The plaintiffs, in their lawsuit now appealed to the Supreme Court, are arguing that though their institutions serve a different purpose than churches, their underlying convictions and subordination to

scriptural authority — as is often declared in their governing documents — is no less binding on how they conduct business. Therefore, the government’s distinction between entities, they argued, is arbitrary and an affront to people of conscience.

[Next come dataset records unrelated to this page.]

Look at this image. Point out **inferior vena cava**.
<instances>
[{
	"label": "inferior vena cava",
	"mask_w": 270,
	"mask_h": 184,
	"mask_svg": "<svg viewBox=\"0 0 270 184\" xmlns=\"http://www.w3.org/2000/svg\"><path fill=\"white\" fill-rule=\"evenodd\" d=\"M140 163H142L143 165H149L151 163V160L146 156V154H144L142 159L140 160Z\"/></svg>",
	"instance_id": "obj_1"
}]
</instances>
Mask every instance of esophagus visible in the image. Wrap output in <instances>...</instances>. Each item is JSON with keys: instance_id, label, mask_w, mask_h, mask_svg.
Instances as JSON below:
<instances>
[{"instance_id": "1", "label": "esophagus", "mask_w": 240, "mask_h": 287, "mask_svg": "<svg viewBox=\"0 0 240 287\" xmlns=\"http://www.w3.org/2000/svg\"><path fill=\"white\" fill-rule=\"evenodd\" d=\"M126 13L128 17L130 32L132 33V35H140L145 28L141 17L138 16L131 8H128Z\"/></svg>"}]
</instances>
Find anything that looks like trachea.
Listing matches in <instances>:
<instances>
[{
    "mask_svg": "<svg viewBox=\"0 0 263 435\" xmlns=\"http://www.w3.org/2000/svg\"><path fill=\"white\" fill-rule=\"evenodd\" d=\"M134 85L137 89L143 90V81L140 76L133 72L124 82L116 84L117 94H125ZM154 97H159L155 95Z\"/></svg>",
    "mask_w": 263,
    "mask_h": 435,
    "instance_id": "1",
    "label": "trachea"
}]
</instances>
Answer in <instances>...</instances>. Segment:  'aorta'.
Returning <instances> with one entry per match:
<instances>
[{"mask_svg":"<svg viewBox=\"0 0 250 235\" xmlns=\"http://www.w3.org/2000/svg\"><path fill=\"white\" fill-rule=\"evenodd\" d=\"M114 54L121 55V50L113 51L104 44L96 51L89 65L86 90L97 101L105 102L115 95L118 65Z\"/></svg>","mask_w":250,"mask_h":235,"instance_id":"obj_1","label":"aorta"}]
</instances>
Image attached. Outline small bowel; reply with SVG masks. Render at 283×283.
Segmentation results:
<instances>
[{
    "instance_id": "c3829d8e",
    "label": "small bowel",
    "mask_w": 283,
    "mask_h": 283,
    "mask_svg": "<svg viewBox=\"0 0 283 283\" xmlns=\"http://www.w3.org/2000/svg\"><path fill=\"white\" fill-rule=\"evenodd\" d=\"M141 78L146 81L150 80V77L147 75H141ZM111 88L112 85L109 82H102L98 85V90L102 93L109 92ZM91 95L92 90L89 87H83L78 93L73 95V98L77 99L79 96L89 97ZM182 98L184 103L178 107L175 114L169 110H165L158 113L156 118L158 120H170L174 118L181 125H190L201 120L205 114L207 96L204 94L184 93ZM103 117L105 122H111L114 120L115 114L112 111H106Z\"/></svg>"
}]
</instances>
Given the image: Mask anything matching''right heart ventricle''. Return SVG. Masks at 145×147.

One hopeful development in the challenges to the mandate, Sloan has said, is the Hobby Lobby case in which the U.S. Supreme Court ruled the family-owned arts and craft retain chain could opt out of the contraceptive mandate because of the owners’ religiously held convictions. At the same time, however, Sloan has acknowledged that precedent is not in favor of the HBU, ETBU, Westminster appeal as the Fifth Circuit decision concurs with rulings in similar cases from appellate courts across the nation.

The Supreme Court is likely to consider all of the petitions in late September or early October, the Becket Fund said in its July 8 release. If any of the petitions are granted, the case would be argued and decided before the end of the court’s term in June 2016. 

For HBU, ETBU and the other religious institutions, failure to win their cases would force them to violate their conscience and provide the offending coverage; defy the mandate and pay “onerous” penalties; or partner with a third party insurance provider to offer the contraceptive coverage.

All three, Sloan has said, are unacceptable.

Disregarding their Christian convictions is not an option.

Paying the fine also is out of the question as the non-compliance penalty of $100 per employee per day would total $12 million and $8 million a year, respectively, for HBU and ETBU.

“If we exercise our religious freedom, the penalties could put us out of business,” Sloan said.

And asking a third party to provide the coverage still makes the school culpable for the objectionable coverage, Sloan said, noting that the university’s insurance provider is Guidestone Financial Resources, the Southern Baptist insurance provider also fighting the legal battle with the Obama administration over the mandate.

Currently, as in other cases, a temporary injunction is shielding HBU, EBTU and the other five plaintiffs from enforcement of the mandate.

Also in June, the Affordable Care Act prevailed a second time at the Supreme Court after its landmark 5-4 win three years ago. On June 25 in a 6-3 ruling, the court affirmed tax subsidies for insurance purchased in 34 states where the federal government operates healthcare exchanges under Obamacare.

The case concerned four words in the ACA regarding tax subsidies for insurance purchased on exchanges “established by the state.” Under that language, challengers argued that people in those 34 states were not eligible for tax subsidies. Only 16 states have established their own exchanges.